The synthesis engine identified 10 contradictions across the evidence base: 7 temporal misalignment and 3 coverage gap. All 10 are explained by the FedEx October 2005 cutoff — the seizure boundary that marks where shipping records end. Zero true contradictions exist: no evidence in the corpus directly conflicts with any other evidence (PAPER TRAIL Project, 2026).

This does not mean the hypotheses are proven. It means the evidence is internally consistent. The 42% of unreleased documents could contain contradictory evidence. But within what has been released, the three hypotheses face no evidentiary opposition.

References

Heuer, R. J., Jr. (1999). Psychology of intelligence analysis. Center for the Study of Intelligence, Central Intelligence Agency.

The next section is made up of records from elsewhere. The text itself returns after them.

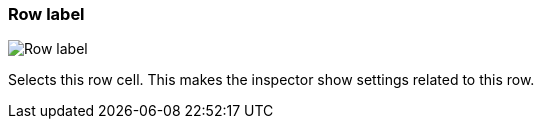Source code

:ifdef::pdf-theme[[[row-cell-label,Row label]]]
ifndef::pdf-theme[[[row-cell-label,Row label image:playtime::generated/screenshots/elements/row-cell/label.png[width=50, pdfwidth=8mm]]]]
=== Row label

image::playtime::generated/screenshots/elements/row-cell/label.png[Row label, role="related thumb right", float=right]

Selects this row cell. This makes the inspector show settings related to this row.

New York Department of Financial Services. (2020). Consent order under New York Banking Law: Deutsche Bank AG [Regulatory order]. https://www.dfs.ny.gov/reports_and_publications/press_releases/pr202007061

PAPER TRAIL Project. (2026). Cross-domain synthesis ACH module [Script]. app/scripts/25_cross_domain_synthesis.py.

PAPER TRAIL Project. (2026). ACH spoliation table [Data]. _exports/synthesis/ach_matrix_spoliation.csv.

PAPER TRAIL Project. (2026). ACH willful blindness table [Data]. _exports/synthesis/ach_matrix_willful_blindness.csv.

PAPER TRAIL Project. (2026). ACH asset concealment table [Data]. _exports/synthesis/ach_matrix_asset_concealment.csv.

PAPER TRAIL Project. (2026). ACH summary [Data]. _exports/synthesis/ach_summary.csv.

PAPER TRAIL Project. (2026). Contradictions export [Data]. _exports/synthesis/contradictions_all.csv.

PAPER TRAIL Project. (2026). Cross-domain synthesis methodology [Data]. research/CROSS_DOMAIN_SYNTHESIS.md.

PAPER TRAIL Project. (2026). TD Bank SAR extraction [Data]. research/td_bank_sar_extraction.md.